Отец Ривас взял у Марты мокрую рубашку.
– Нам некогда спорить, – сказал он. – Я отслужу мессу. Если сеньор Фортнум захочет ее послушать, помогите ему войти. Я отслужу мессу по Диего, по Мигелю, по всем нам, кто сегодня может умереть.
– Только не по мне, – заявил Акуино.
– Ты не можешь мне указывать, за кого надо молиться. Я знаю, что ты ни во что не веришь. Ладно. Не верь. Встань в тот угол и ни во что не верь. Кому какое дело, веришь ты или нет. Даже твой Маркс знает не больше моего, что истинно и что ложно.
– Терпеть не могу, когда попусту тратят время. У нас его не так много осталось.
– А как бы ты хотел его употребить?
Акуино рассмеялся.
– Конечно, я бы так же его потратил, как и ты. «Когда о смерти речь, то говорит живой». Если бы я все еще хотел писать стихи, я бы сделал эту строчку чуть яснее – я уже начинаю понимать ее сам.
– Ты примешь мою исповедь, отец мой? – спросил негр.
– Конечно. Погоди минутку. Давай выйдем на задний двор. А ты. Марта?
– Как я могу тебе исповедоваться, отец мой?
– А почему бы нет? Ты достаточно близка к смерти, чтобы дать любое обещание – даже покинуть меня.
– Я никогда…
– Об этом позаботятся парашютисты.
– А ты сам, отец мой?
– Ну, мне придется обойтись без исповеди. Не всем так везет, что перед смертью у них под рукой священник. Я рад принадлежать к большинству. Слишком долго был одним из привилегированных.
Доктор Пларр оставил их и пошел в другую комнату.

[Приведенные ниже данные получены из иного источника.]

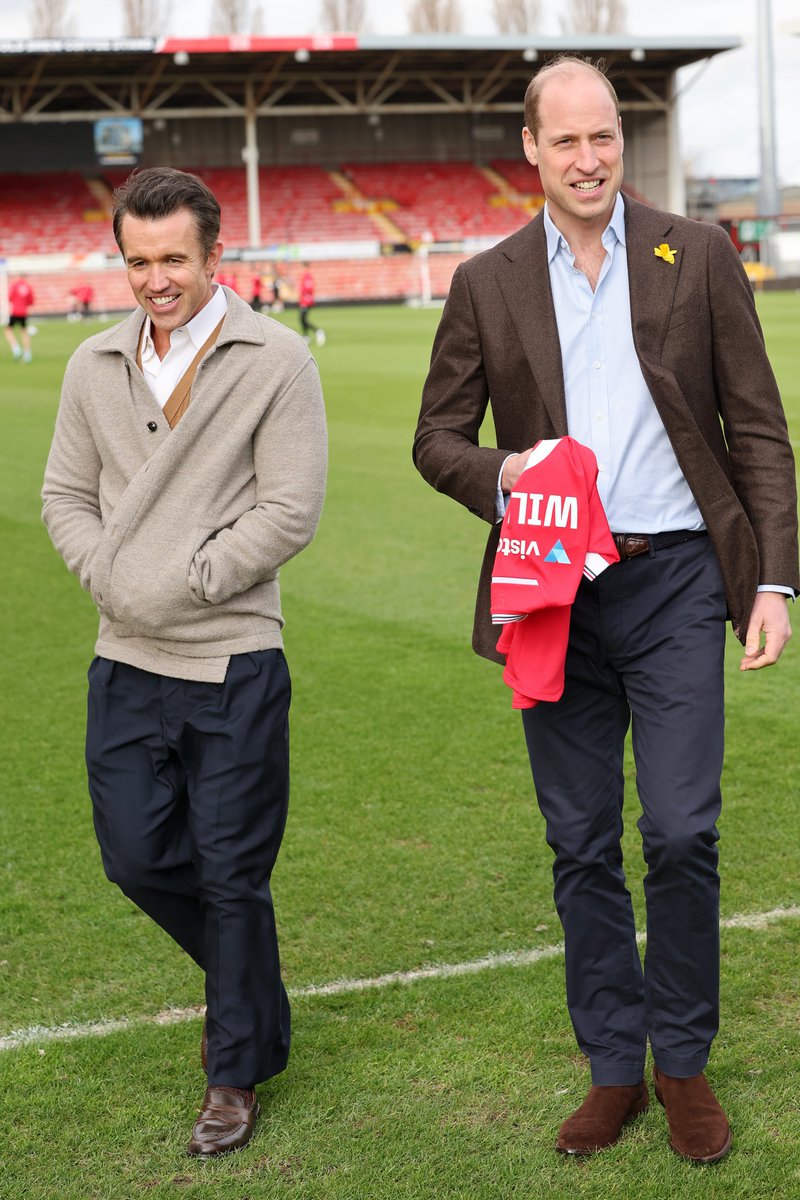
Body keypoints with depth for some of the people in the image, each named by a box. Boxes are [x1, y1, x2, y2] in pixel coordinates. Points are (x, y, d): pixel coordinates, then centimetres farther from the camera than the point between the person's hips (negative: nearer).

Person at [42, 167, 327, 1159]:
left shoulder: (275, 360, -6)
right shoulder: (95, 366, 9)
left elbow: (289, 511, -10)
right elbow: (65, 493, 14)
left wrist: (185, 584, -12)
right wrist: (109, 579, -3)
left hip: (234, 665, -5)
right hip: (125, 665, 5)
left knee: (231, 873, 3)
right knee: (136, 856, 10)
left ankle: (238, 1071, 22)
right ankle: (250, 991, 38)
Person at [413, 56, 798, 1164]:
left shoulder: (699, 256, 3)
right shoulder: (487, 284, 7)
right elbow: (437, 435, 11)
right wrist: (498, 471, -12)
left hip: (674, 582, -2)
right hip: (554, 594, 2)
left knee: (682, 834, -4)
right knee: (581, 850, 8)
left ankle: (685, 1064, 16)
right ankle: (613, 1069, 23)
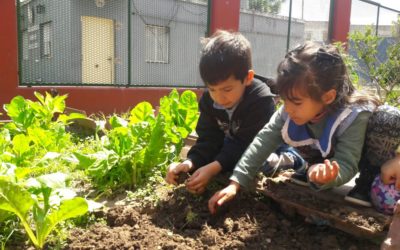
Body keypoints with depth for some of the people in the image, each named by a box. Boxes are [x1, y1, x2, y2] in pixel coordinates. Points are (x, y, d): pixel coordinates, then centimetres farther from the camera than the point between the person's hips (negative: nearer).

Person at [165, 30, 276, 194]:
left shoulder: (262, 100, -33)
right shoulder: (208, 99, -17)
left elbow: (248, 145, -35)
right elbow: (208, 139, -19)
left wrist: (214, 168, -47)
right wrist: (190, 162, -39)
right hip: (231, 149, 5)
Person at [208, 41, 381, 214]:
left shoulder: (354, 118, -38)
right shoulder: (290, 111, -27)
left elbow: (346, 166, -38)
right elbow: (264, 141, -28)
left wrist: (328, 177, -63)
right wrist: (235, 183, -36)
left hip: (334, 167, -2)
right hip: (307, 158, 2)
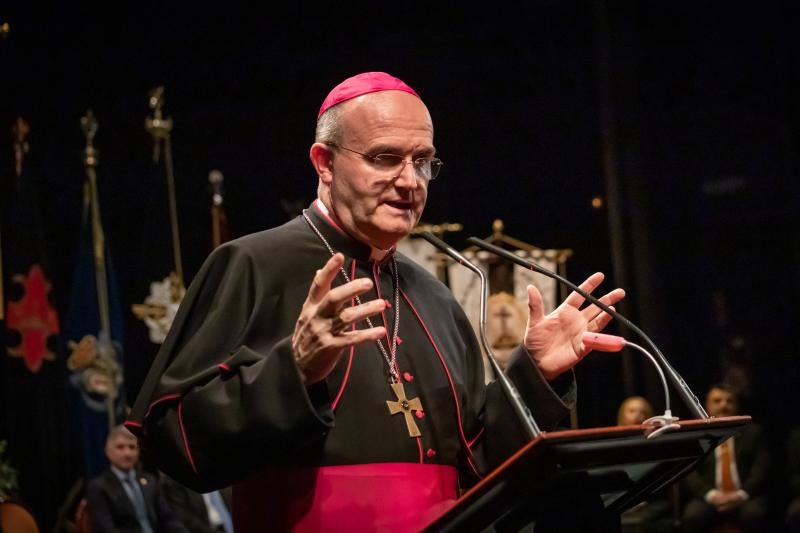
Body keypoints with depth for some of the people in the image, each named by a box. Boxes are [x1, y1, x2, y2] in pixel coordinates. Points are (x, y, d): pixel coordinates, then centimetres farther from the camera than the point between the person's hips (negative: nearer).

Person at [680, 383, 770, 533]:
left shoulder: (752, 432, 17)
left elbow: (762, 467, 5)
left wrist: (742, 494, -13)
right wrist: (710, 495, -15)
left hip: (746, 499, 0)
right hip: (708, 499, 0)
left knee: (754, 514, -34)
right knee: (692, 516, -33)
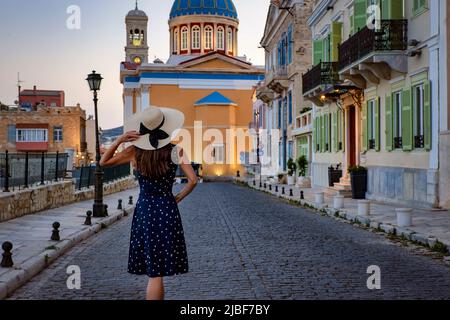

– Леон собирается служить мессу, – сказал он. – Хотите присутствовать?
– Который час?
– Не знаю. Кажется, начало седьмого. Уже взошло солнце.
– Что они намерены делать?
– Перес велел им освободить вас до восьми.
– А они не хотят?
– Думаю, что нет.
– Значит, они убьют меня, а Перес убьет их. Только у вас есть шанс уцелеть, да?
– Может быть. Хотя и этот шанс невелик.
– Мое письмо Кларе… как бы там ни было, возьмите его у меня.
– Как хотите.
Чарли Фортнум вынул из кармана сверток бумаги.
– Здесь главным образом счета. Неоплаченные. Все торговцы жульничают, кроме Грубера… Куда, черт возьми, я его дел? – В конце концов он нашел письмо в другом кармане. – Нет, – сказал он, – теперь уже нет смысла его передавать. Зачем ей мои нежности, если у нее будете вы? – Он разорвал письмо на мелкие клочки. – Да я и не хотел бы, чтобы его прочла полиция. У меня есть еще и фотография, – добавил он, роясь в бумажнике. – Единственная моя фотография «Гордости Фортнума», но на ней и Клара тоже. – Он кинул взгляд на фотографию, потом порвал и ее. – Обещайте, что не расскажете ей, что я все о вас знал. Не хочу, чтобы она чувствовала себя виноватой. Если она на это способна.